Input records below:

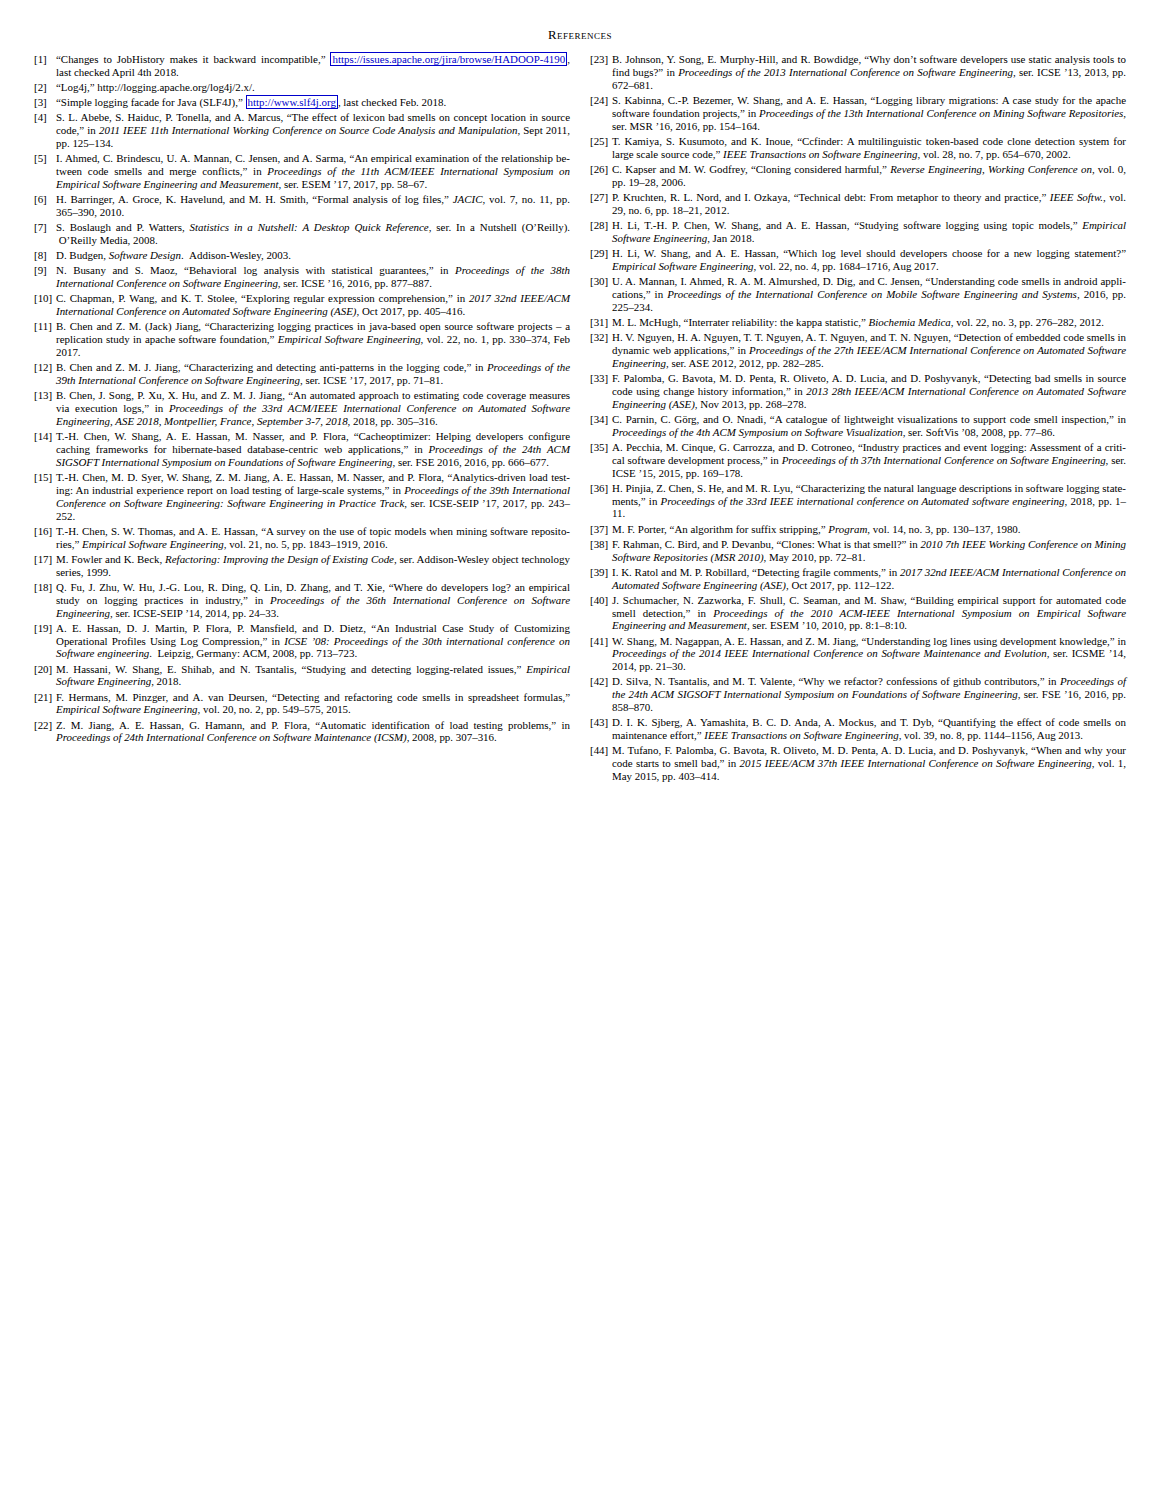References
“Changes to JobHistory makes it backward incompatible,” https://issues.apache.org/jira/browse/HADOOP-4190, last checked April 4th 2018.
“Log4j,” http://logging.apache.org/log4j/2.x/.
“Simple logging facade for Java (SLF4J),” http://www.slf4j.org, last checked Feb. 2018.
S. L. Abebe, S. Haiduc, P. Tonella, and A. Marcus, “The effect of lexicon bad smells on concept location in source code,” in 2011 IEEE 11th International Working Conference on Source Code Analysis and Manipulation, Sept 2011, pp. 125–134.
I. Ahmed, C. Brindescu, U. A. Mannan, C. Jensen, and A. Sarma, “An empirical examination of the relationship between code smells and merge conflicts,” in Proceedings of the 11th ACM/IEEE International Symposium on Empirical Software Engineering and Measurement, ser. ESEM ’17, 2017, pp. 58–67.
H. Barringer, A. Groce, K. Havelund, and M. H. Smith, “Formal analysis of log files,” JACIC, vol. 7, no. 11, pp. 365–390, 2010.
S. Boslaugh and P. Watters, Statistics in a Nutshell: A Desktop Quick Reference, ser. In a Nutshell (O’Reilly). O’Reilly Media, 2008.
D. Budgen, Software Design. Addison-Wesley, 2003.
N. Busany and S. Maoz, “Behavioral log analysis with statistical guarantees,” in Proceedings of the 38th International Conference on Software Engineering, ser. ICSE ’16, 2016, pp. 877–887.
C. Chapman, P. Wang, and K. T. Stolee, “Exploring regular expression comprehension,” in 2017 32nd IEEE/ACM International Conference on Automated Software Engineering (ASE), Oct 2017, pp. 405–416.
B. Chen and Z. M. (Jack) Jiang, “Characterizing logging practices in java-based open source software projects – a replication study in apache software foundation,” Empirical Software Engineering, vol. 22, no. 1, pp. 330–374, Feb 2017.
B. Chen and Z. M. J. Jiang, “Characterizing and detecting anti-patterns in the logging code,” in Proceedings of the 39th International Conference on Software Engineering, ser. ICSE ’17, 2017, pp. 71–81.
B. Chen, J. Song, P. Xu, X. Hu, and Z. M. J. Jiang, “An automated approach to estimating code coverage measures via execution logs,” in Proceedings of the 33rd ACM/IEEE International Conference on Automated Software Engineering, ASE 2018, Montpellier, France, September 3-7, 2018, 2018, pp. 305–316.
T.-H. Chen, W. Shang, A. E. Hassan, M. Nasser, and P. Flora, “Cacheoptimizer: Helping developers configure caching frameworks for hibernate-based database-centric web applications,” in Proceedings of the 24th ACM SIGSOFT International Symposium on Foundations of Software Engineering, ser. FSE 2016, 2016, pp. 666–677.
T.-H. Chen, M. D. Syer, W. Shang, Z. M. Jiang, A. E. Hassan, M. Nasser, and P. Flora, “Analytics-driven load testing: An industrial experience report on load testing of large-scale systems,” in Proceedings of the 39th International Conference on Software Engineering: Software Engineering in Practice Track, ser. ICSE-SEIP ’17, 2017, pp. 243–252.
T.-H. Chen, S. W. Thomas, and A. E. Hassan, “A survey on the use of topic models when mining software repositories,” Empirical Software Engineering, vol. 21, no. 5, pp. 1843–1919, 2016.
M. Fowler and K. Beck, Refactoring: Improving the Design of Existing Code, ser. Addison-Wesley object technology series, 1999.
Q. Fu, J. Zhu, W. Hu, J.-G. Lou, R. Ding, Q. Lin, D. Zhang, and T. Xie, “Where do developers log? an empirical study on logging practices in industry,” in Proceedings of the 36th International Conference on Software Engineering, ser. ICSE-SEIP ’14, 2014, pp. 24–33.
A. E. Hassan, D. J. Martin, P. Flora, P. Mansfield, and D. Dietz, “An Industrial Case Study of Customizing Operational Profiles Using Log Compression,” in ICSE ’08: Proceedings of the 30th international conference on Software engineering. Leipzig, Germany: ACM, 2008, pp. 713–723.
M. Hassani, W. Shang, E. Shihab, and N. Tsantalis, “Studying and detecting logging-related issues,” Empirical Software Engineering, 2018.
F. Hermans, M. Pinzger, and A. van Deursen, “Detecting and refactoring code smells in spreadsheet formulas,” Empirical Software Engineering, vol. 20, no. 2, pp. 549–575, 2015.
Z. M. Jiang, A. E. Hassan, G. Hamann, and P. Flora, “Automatic identification of load testing problems,” in Proceedings of 24th International Conference on Software Maintenance (ICSM), 2008, pp. 307–316.
B. Johnson, Y. Song, E. Murphy-Hill, and R. Bowdidge, “Why don’t software developers use static analysis tools to find bugs?” in Proceedings of the 2013 International Conference on Software Engineering, ser. ICSE ’13, 2013, pp. 672–681.
S. Kabinna, C.-P. Bezemer, W. Shang, and A. E. Hassan, “Logging library migrations: A case study for the apache software foundation projects,” in Proceedings of the 13th International Conference on Mining Software Repositories, ser. MSR ’16, 2016, pp. 154–164.
T. Kamiya, S. Kusumoto, and K. Inoue, “Ccfinder: A multilinguistic token-based code clone detection system for large scale source code,” IEEE Transactions on Software Engineering, vol. 28, no. 7, pp. 654–670, 2002.
C. Kapser and M. W. Godfrey, “Cloning considered harmful,” Reverse Engineering, Working Conference on, vol. 0, pp. 19–28, 2006.
P. Kruchten, R. L. Nord, and I. Ozkaya, “Technical debt: From metaphor to theory and practice,” IEEE Softw., vol. 29, no. 6, pp. 18–21, 2012.
H. Li, T.-H. P. Chen, W. Shang, and A. E. Hassan, “Studying software logging using topic models,” Empirical Software Engineering, Jan 2018.
H. Li, W. Shang, and A. E. Hassan, “Which log level should developers choose for a new logging statement?” Empirical Software Engineering, vol. 22, no. 4, pp. 1684–1716, Aug 2017.
U. A. Mannan, I. Ahmed, R. A. M. Almurshed, D. Dig, and C. Jensen, “Understanding code smells in android applications,” in Proceedings of the International Conference on Mobile Software Engineering and Systems, 2016, pp. 225–234.
M. L. McHugh, “Interrater reliability: the kappa statistic,” Biochemia Medica, vol. 22, no. 3, pp. 276–282, 2012.
H. V. Nguyen, H. A. Nguyen, T. T. Nguyen, A. T. Nguyen, and T. N. Nguyen, “Detection of embedded code smells in dynamic web applications,” in Proceedings of the 27th IEEE/ACM International Conference on Automated Software Engineering, ser. ASE 2012, 2012, pp. 282–285.
F. Palomba, G. Bavota, M. D. Penta, R. Oliveto, A. D. Lucia, and D. Poshyvanyk, “Detecting bad smells in source code using change history information,” in 2013 28th IEEE/ACM International Conference on Automated Software Engineering (ASE), Nov 2013, pp. 268–278.
C. Parnin, C. Görg, and O. Nnadi, “A catalogue of lightweight visualizations to support code smell inspection,” in Proceedings of the 4th ACM Symposium on Software Visualization, ser. SoftVis ’08, 2008, pp. 77–86.
A. Pecchia, M. Cinque, G. Carrozza, and D. Cotroneo, “Industry practices and event logging: Assessment of a critical software development process,” in Proceedings of th 37th International Conference on Software Engineering, ser. ICSE ’15, 2015, pp. 169–178.
H. Pinjia, Z. Chen, S. He, and M. R. Lyu, “Characterizing the natural language descriptions in software logging statements,” in Proceedings of the 33rd IEEE international conference on Automated software engineering, 2018, pp. 1–11.
M. F. Porter, “An algorithm for suffix stripping,” Program, vol. 14, no. 3, pp. 130–137, 1980.
F. Rahman, C. Bird, and P. Devanbu, “Clones: What is that smell?” in 2010 7th IEEE Working Conference on Mining Software Repositories (MSR 2010), May 2010, pp. 72–81.
I. K. Ratol and M. P. Robillard, “Detecting fragile comments,” in 2017 32nd IEEE/ACM International Conference on Automated Software Engineering (ASE), Oct 2017, pp. 112–122.
J. Schumacher, N. Zazworka, F. Shull, C. Seaman, and M. Shaw, “Building empirical support for automated code smell detection,” in Proceedings of the 2010 ACM-IEEE International Symposium on Empirical Software Engineering and Measurement, ser. ESEM ’10, 2010, pp. 8:1–8:10.
W. Shang, M. Nagappan, A. E. Hassan, and Z. M. Jiang, “Understanding log lines using development knowledge,” in Proceedings of the 2014 IEEE International Conference on Software Maintenance and Evolution, ser. ICSME ’14, 2014, pp. 21–30.
D. Silva, N. Tsantalis, and M. T. Valente, “Why we refactor? confessions of github contributors,” in Proceedings of the 24th ACM SIGSOFT International Symposium on Foundations of Software Engineering, ser. FSE ’16, 2016, pp. 858–870.
D. I. K. Sjberg, A. Yamashita, B. C. D. Anda, A. Mockus, and T. Dyb, “Quantifying the effect of code smells on maintenance effort,” IEEE Transactions on Software Engineering, vol. 39, no. 8, pp. 1144–1156, Aug 2013.
M. Tufano, F. Palomba, G. Bavota, R. Oliveto, M. D. Penta, A. D. Lucia, and D. Poshyvanyk, “When and why your code starts to smell bad,” in 2015 IEEE/ACM 37th IEEE International Conference on Software Engineering, vol. 1, May 2015, pp. 403–414.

End of Input records.

| What is needed |
Word for word, write out the lines from the top of the records above down to the line holding "checked Feb. 2018.", inclusive, but not the pictures.

| Result |
References
“Changes to JobHistory makes it backward incompatible,” https://issues.apache.org/jira/browse/HADOOP-4190, last checked April 4th 2018.
“Log4j,” http://logging.apache.org/log4j/2.x/.
“Simple logging facade for Java (SLF4J),” http://www.slf4j.org, last checked Feb. 2018.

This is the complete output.